Skip ahead to today, and Pühaste has filled out its footprint in Tartu, its site now packed tight with kit and “toys”. "You won't recognize the rooms," Eero admits. "We are now pretty much filled with equipment. We cannot fit in anything else."

The team has settled at around ten people, a number Eero feels is optimal for its current output, as well as adding taprooms in Tartu and the capital Tallin (in what used to be the BrewDog bar, pleasingly). Yet perhaps the most telling evolution is in the beer itself, with the brewery gradually moving beyond the wild experimentation and heavy, dark ales with which it made its name, to a more modern portfolio showcasing technical precision and drinkability.

"We started brewing more lagers a few years ago, this has definitely grown for us," Mander says. Pühaste now maintains "two core range ones and then seasonals throughout the year… rotating through five different types of lagers, sometimes even six." While the brewery's reputation might be built on the obscure, it’s the IPAs and lagers that now keep the lights on. 
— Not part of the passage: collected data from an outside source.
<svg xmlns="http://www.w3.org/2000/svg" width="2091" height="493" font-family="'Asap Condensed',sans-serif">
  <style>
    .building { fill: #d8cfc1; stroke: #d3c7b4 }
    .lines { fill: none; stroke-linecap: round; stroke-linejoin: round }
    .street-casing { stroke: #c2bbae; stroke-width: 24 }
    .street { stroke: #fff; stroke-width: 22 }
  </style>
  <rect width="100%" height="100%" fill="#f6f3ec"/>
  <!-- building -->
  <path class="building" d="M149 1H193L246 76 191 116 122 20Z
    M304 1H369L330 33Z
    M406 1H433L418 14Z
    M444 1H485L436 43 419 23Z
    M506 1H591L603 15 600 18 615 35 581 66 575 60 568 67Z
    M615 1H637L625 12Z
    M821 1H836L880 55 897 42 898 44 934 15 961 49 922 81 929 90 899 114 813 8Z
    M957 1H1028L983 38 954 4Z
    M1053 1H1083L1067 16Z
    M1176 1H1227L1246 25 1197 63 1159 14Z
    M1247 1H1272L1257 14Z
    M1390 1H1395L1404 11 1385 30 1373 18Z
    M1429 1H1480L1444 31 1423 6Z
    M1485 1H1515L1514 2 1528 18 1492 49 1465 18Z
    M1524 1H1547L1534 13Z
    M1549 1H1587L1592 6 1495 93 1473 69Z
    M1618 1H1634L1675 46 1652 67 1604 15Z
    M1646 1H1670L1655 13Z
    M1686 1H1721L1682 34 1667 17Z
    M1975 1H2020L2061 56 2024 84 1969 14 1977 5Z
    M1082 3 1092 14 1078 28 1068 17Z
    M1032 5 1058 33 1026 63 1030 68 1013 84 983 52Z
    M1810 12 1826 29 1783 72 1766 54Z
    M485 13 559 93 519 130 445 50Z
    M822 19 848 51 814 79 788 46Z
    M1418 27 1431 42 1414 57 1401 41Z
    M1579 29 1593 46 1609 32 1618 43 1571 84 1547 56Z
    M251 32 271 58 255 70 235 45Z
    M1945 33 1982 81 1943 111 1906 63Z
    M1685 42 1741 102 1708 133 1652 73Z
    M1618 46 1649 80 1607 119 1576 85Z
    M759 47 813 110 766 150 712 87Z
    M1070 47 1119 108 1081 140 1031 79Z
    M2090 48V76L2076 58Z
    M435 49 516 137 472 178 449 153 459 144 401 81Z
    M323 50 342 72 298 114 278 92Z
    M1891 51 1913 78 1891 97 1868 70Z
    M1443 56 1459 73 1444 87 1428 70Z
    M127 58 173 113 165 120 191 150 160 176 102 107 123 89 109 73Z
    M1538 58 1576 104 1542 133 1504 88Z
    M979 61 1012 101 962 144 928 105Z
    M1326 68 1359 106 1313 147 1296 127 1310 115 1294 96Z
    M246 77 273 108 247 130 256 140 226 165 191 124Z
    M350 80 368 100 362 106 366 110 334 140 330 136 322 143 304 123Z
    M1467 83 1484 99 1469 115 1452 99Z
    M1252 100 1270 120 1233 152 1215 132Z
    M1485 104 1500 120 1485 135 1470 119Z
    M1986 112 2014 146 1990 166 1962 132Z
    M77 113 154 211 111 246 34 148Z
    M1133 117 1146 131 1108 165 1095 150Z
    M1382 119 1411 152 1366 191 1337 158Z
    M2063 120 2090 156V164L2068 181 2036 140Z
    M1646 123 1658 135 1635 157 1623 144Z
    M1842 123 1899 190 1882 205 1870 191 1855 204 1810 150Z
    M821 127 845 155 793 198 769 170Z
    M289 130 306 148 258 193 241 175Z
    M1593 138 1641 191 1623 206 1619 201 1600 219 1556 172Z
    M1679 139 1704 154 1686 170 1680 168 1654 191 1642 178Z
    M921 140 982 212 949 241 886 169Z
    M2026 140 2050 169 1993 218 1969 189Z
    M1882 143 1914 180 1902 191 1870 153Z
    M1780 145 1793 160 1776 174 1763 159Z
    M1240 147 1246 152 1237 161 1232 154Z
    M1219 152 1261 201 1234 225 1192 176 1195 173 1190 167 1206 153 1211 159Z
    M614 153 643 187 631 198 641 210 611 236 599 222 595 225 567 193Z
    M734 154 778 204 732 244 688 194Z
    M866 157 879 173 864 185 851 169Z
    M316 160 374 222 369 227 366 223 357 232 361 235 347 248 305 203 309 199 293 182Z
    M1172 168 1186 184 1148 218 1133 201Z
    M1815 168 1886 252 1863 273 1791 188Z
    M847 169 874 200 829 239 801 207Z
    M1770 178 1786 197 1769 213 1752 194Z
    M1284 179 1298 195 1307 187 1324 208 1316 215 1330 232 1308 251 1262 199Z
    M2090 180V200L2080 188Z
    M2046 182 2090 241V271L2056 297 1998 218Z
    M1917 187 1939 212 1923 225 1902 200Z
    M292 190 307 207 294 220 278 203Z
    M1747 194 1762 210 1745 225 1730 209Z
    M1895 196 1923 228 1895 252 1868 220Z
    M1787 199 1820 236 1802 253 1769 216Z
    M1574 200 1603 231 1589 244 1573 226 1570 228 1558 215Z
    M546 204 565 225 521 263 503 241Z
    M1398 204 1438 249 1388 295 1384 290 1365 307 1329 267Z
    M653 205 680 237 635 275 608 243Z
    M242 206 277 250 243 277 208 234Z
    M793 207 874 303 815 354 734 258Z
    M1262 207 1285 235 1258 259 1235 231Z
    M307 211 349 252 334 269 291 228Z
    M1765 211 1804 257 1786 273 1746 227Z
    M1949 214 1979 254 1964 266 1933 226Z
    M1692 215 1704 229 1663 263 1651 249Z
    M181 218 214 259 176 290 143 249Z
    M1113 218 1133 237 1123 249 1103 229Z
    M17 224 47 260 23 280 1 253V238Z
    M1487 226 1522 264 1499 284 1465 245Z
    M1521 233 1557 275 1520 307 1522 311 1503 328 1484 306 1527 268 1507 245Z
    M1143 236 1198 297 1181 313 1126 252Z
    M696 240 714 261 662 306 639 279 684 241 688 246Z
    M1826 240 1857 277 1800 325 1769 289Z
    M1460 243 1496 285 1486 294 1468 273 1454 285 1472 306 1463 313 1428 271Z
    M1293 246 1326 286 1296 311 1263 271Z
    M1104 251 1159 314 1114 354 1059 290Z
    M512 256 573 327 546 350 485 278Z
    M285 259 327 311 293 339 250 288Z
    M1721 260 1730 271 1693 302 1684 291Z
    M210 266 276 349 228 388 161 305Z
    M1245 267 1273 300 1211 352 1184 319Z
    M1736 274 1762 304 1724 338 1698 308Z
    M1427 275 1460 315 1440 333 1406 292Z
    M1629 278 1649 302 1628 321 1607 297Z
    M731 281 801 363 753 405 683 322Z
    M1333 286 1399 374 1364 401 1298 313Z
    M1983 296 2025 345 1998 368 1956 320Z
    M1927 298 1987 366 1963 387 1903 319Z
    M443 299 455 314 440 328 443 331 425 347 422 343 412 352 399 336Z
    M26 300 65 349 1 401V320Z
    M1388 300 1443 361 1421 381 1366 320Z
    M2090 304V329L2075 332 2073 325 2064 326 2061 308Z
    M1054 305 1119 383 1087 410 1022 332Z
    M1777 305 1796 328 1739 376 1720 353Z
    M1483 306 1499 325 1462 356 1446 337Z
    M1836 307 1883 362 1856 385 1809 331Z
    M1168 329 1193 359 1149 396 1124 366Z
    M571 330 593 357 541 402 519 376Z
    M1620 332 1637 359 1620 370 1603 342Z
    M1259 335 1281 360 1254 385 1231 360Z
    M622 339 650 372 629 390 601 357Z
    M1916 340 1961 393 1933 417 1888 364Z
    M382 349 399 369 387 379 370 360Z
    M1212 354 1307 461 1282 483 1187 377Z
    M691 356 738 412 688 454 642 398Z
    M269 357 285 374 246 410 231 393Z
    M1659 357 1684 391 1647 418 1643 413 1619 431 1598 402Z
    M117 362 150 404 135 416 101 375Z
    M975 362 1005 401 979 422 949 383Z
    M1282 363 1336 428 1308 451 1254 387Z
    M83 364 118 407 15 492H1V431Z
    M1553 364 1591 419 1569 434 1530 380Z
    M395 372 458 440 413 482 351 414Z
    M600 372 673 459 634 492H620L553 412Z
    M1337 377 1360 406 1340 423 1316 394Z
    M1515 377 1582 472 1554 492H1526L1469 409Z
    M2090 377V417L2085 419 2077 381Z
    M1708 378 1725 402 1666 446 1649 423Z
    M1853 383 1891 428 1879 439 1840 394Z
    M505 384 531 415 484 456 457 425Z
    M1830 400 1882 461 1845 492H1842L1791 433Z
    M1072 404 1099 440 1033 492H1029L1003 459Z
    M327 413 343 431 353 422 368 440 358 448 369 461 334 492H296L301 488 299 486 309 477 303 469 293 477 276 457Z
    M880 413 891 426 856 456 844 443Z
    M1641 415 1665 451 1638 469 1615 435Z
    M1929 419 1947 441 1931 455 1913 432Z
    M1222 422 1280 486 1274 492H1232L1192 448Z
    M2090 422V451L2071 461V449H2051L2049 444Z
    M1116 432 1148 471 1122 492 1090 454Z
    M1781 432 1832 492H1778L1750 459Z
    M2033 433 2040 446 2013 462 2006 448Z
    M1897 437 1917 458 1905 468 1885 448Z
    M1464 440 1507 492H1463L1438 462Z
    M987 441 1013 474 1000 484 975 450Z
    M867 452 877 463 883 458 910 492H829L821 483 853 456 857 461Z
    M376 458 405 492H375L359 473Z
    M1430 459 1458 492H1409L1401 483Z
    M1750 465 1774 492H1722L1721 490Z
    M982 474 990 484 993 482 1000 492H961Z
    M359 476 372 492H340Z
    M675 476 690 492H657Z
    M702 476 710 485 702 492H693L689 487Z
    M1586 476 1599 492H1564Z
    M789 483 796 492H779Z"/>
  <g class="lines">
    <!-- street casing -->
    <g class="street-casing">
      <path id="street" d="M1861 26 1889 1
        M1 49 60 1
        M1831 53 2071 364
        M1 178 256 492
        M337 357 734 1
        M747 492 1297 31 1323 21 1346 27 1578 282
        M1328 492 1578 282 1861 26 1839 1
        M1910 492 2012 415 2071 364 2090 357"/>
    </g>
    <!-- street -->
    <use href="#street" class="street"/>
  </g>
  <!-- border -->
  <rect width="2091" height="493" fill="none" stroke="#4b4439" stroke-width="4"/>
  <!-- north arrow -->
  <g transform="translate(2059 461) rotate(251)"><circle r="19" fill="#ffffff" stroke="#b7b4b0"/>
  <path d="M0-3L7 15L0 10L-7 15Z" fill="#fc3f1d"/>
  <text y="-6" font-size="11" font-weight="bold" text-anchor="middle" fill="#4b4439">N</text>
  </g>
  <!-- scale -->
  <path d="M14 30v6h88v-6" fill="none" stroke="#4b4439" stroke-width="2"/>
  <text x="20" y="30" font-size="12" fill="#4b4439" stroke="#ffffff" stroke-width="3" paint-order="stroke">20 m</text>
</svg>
This isn’t by any means a sell-out story though; those classically Baltic, heavy craft beers are still very much part of the roster, albeit organised into a stricter seasonal rhythm, in which Eero uses the quieter months to lay down stock for the future. "During the slower months... we brew a lot of the barrel-aged stuff. That’s still really important to who we are, and a lot of people get really excited about those releases" he explains, referring to the strong stouts and porters destined for ageing. 

This is a calculated ebb and flow. As the work of the deep winter concludes, the focus immediately pivots to freshness, with February marking the switch to pale ales and lagers. It’s a disciplined approach that ensures the brewery isn't just reacting to trends, but planning its output months or years, in advance. Unbridled exploration then, but in service of a plan.
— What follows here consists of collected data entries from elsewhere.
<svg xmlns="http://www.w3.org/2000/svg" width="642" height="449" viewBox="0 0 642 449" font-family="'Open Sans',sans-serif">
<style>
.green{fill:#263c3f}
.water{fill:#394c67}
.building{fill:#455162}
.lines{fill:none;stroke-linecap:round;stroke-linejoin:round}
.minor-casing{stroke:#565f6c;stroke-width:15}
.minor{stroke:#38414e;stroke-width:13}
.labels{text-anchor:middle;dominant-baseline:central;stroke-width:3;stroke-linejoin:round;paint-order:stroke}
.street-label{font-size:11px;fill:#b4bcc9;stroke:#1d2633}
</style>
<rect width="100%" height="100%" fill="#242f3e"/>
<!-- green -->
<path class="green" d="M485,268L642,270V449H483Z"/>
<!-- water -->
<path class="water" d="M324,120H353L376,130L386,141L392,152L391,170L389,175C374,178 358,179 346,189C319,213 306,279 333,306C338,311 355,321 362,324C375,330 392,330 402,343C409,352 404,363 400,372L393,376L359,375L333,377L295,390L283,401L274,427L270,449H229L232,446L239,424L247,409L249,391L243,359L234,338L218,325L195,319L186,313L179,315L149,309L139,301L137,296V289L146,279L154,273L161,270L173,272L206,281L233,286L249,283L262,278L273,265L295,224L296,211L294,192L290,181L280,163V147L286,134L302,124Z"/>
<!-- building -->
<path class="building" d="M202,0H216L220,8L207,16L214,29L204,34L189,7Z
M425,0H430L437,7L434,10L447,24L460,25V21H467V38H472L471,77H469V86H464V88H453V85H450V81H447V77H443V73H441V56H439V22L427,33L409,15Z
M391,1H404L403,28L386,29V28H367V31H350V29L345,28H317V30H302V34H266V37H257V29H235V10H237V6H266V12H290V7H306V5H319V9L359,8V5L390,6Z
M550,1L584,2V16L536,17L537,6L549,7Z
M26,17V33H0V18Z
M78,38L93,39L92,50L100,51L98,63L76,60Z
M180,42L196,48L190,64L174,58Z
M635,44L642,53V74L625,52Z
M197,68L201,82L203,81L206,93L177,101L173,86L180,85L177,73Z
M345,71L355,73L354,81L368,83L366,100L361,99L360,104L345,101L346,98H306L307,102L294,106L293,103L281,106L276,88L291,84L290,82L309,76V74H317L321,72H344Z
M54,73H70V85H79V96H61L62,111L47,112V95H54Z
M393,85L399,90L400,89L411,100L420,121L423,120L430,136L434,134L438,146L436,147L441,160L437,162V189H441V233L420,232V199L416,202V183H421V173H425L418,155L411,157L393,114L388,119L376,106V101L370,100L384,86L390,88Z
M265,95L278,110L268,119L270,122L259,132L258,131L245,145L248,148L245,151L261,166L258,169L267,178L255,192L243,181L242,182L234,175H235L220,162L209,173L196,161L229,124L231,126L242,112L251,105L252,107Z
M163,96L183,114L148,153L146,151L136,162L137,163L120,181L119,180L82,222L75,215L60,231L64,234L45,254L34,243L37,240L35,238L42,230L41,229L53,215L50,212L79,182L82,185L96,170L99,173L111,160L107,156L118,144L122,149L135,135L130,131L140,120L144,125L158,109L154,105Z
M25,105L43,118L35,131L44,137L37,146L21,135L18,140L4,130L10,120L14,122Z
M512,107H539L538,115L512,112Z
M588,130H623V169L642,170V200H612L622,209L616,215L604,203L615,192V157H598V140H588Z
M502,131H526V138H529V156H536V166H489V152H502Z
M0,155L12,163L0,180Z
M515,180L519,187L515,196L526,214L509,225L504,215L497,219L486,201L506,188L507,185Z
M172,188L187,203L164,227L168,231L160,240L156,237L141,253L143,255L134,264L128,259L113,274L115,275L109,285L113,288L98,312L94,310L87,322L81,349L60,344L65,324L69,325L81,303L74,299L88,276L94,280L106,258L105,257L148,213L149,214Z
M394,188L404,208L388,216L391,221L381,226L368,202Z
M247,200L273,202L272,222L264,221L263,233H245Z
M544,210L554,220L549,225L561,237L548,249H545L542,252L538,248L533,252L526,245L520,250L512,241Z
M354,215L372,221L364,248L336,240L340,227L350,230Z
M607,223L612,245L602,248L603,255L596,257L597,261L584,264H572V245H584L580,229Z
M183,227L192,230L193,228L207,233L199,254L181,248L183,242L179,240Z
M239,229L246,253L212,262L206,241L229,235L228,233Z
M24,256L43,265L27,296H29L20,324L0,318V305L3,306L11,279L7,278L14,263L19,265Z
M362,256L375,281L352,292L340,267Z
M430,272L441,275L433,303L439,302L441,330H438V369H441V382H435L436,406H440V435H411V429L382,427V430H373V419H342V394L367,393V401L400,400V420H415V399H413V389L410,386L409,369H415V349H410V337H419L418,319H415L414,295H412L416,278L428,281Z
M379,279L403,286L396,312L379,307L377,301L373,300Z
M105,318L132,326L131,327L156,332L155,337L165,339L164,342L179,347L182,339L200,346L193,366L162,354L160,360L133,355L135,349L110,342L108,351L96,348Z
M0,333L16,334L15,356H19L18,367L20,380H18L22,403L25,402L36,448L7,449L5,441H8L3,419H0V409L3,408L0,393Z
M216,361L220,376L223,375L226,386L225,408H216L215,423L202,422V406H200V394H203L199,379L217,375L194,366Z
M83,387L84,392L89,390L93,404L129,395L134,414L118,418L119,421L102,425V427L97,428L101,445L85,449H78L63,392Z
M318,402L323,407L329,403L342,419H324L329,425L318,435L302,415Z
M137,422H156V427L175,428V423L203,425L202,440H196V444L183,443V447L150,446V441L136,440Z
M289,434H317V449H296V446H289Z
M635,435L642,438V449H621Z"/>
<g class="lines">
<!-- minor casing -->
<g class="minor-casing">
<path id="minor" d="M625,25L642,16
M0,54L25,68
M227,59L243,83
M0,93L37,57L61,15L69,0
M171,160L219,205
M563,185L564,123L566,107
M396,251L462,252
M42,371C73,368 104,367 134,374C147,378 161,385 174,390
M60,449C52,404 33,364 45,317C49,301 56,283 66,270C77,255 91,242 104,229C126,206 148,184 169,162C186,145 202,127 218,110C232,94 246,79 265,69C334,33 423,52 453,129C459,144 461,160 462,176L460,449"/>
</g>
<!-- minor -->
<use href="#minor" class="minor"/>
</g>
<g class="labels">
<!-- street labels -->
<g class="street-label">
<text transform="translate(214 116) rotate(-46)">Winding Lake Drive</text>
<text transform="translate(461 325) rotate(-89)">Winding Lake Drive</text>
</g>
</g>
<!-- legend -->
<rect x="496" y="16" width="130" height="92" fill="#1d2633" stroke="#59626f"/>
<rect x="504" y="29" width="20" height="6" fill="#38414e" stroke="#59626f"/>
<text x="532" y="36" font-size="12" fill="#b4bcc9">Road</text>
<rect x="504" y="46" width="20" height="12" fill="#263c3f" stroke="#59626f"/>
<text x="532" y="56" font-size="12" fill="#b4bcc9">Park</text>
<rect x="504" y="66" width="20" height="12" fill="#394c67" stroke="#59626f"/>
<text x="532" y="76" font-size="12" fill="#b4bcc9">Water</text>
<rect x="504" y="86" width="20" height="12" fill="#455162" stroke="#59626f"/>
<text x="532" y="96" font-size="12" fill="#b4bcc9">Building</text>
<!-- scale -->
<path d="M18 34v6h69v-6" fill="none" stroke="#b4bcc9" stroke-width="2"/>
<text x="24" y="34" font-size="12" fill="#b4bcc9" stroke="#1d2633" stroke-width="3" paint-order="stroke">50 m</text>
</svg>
And such a plan is necessary these days. Eero explains that the Estonian craft beer boom we enjoyed witnessing in 2017 is over, replaced by a fight for market share in an environment where drinkers are more price conscious, and brewers are constrained by the same ingredient and overhead pressures that are being felt the world over. This tightening has seen the closure of several Estonian breweries that had come to feel like part of the furniture, including Sori and Lehe, both of which featured prominently in our 2017 roundup.


Eero puts Pühaste’s longevity partly down to its conservative approach to growth. Still counting only ten employees on the brewery staff (so, not including the taprooms) it is a compact operation, which has strictly responded to organic demand, rather than betting on expansion. 

Despite the focus on stability, Eero hasn’t lost the outward-looking perspective that defined his early career, and the brewery is clearly part of the wider global craft community, with export still a significant chunk of its business. That international mindset recently took the team to Beijing for the Mikkeller Beer Celebration. It was an eye-opening experience for Eero, challenging preconceptions about the Asian beer scene. "China is a funny country... very controversial. But the craft beer scene there is unbelievably good," he says.

He describes a local scene in China that is producing world-class beer, moving beyond imitation of western styles and into genuine innovation, particularly in the use of local fruit and yeast strains. It’s these kinds of interactions that he continues to value most about the industry.

"The collaborative spirit in craft brewing is something unique," he says. "People are willing to share their most secret ideas with you… in fact not just willing, there’s a real passion to share and move things forward together.” For a brewer who started out scribbling ideas in a notebook, this open-source philosophy remains the engine of creativity.

Looking to the future, Eero’s ambitions are refreshingly grounded. When asked about the next five years, there is no talk of global domination or doubling capacity; he’d like to get closer to using the brewery’s available capacity if the market picks up, but there are other more important bottom lines to be measured. "I think just to keep myself, my business partner, and the crew here happy… that's the most important thing," he says. "It's not just all about growth, growth, growth for its own sake.”